Thread: Complex D Name F D Number

1. Complex D Name F D Number

QUESTION 1)
(1+i)(1+2i)(1+3i)........(1+ni)=A+iB
show dat : tan^-1(1)+tan^-1(1/2)+tan^-1(1/3)..........tan^-1(1/n)=tan^-1(B/A)
QUESTION 2)
if x=Cos a +i Sin a;y=Cos b+i Sin b;z=Cos c +i Sin c,prove dat
(1)1/x+1/y+1/z=0 whenevr x+y+z=0
(2)xy+yz+zx=0 weneva x+y+z=0
(3)xy/z+z/xy=2cos(a+b+c)
ok basicaly al i noe is u shud use complex numbr properties..
so plzzzz help

2. Originally Posted by mathsjerk101
fine here is d question:
QUESTION 1)
========================
**Required actions**
• A. From the complex numbers thread, output the passage word for word, starting at the words "Thread: Complex D" and ending after "complex numbr properties..".
• B. In the complex numbers thread, what does the poster say is basically all they know about solving these problems?
This material is unrelated to the complex numbers thread.

**Saved entries**
========================
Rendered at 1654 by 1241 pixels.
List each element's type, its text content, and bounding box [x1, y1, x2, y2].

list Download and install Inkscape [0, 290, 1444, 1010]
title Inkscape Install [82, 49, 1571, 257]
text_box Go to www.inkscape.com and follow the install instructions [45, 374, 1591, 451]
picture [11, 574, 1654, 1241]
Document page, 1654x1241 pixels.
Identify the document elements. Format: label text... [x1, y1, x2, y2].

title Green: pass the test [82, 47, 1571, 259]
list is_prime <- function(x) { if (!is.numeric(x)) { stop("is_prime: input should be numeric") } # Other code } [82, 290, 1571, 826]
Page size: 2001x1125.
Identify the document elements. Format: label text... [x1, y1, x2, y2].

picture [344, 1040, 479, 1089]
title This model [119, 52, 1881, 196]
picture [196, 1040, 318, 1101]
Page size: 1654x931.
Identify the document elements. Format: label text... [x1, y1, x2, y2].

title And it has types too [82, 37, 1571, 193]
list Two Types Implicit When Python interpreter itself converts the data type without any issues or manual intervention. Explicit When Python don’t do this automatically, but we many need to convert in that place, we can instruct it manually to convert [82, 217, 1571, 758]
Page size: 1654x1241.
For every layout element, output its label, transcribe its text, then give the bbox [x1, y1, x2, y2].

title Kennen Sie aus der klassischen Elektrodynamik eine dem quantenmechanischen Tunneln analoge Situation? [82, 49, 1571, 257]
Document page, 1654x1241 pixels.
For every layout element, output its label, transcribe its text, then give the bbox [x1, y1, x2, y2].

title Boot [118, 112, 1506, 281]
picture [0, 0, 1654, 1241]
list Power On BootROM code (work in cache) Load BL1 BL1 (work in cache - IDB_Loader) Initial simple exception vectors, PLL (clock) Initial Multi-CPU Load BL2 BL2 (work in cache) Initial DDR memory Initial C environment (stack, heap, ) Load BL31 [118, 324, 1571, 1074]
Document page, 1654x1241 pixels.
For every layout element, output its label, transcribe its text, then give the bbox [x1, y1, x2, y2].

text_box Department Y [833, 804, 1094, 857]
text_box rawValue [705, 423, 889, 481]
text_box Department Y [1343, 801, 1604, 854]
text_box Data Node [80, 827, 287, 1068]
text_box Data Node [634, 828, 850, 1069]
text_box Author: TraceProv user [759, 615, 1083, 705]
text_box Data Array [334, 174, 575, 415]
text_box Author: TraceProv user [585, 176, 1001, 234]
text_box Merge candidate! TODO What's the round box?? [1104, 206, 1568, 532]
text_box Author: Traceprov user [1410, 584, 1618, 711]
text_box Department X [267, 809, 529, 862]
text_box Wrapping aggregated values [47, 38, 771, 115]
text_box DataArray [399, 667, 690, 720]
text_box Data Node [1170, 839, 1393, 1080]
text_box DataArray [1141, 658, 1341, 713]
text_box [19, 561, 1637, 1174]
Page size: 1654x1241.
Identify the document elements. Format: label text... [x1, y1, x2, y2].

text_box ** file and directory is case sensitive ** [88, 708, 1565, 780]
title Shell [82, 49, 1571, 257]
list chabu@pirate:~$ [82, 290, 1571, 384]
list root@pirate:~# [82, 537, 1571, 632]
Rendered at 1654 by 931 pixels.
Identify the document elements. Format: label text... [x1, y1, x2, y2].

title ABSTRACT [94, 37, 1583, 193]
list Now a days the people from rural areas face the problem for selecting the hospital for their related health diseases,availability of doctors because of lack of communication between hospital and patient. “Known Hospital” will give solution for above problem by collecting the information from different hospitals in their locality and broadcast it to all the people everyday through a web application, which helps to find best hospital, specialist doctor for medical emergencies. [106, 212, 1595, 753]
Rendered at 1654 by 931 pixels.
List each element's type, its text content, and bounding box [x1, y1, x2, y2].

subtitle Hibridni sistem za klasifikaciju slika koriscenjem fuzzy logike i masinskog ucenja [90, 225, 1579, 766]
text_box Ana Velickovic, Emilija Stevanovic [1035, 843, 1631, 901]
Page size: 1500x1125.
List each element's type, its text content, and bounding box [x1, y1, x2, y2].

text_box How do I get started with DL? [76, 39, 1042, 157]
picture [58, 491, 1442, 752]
========================
**Expected results**
• A.
Thread: Complex D Name F D Number

1. Complex D Name F D Number

QUESTION 1)
(1+i)(1+2i)(1+3i)........(1+ni)=A+iB
show dat : tan^-1(1)+tan^-1(1/2)+tan^-1(1/3)..........tan^-1(1/n)=tan^-1(B/A)
QUESTION 2)
if x=Cos a +i Sin a;y=Cos b+i Sin b;z=Cos c +i Sin c,prove dat
(1)1/x+1/y+1/z=0 whenevr x+y+z=0
(2)xy+yz+zx=0 weneva x+y+z=0
(3)xy/z+z/xy=2cos(a+b+c)
ok basicaly al i noe is u shud use complex numbr properties..

• B. That complex number properties should be used.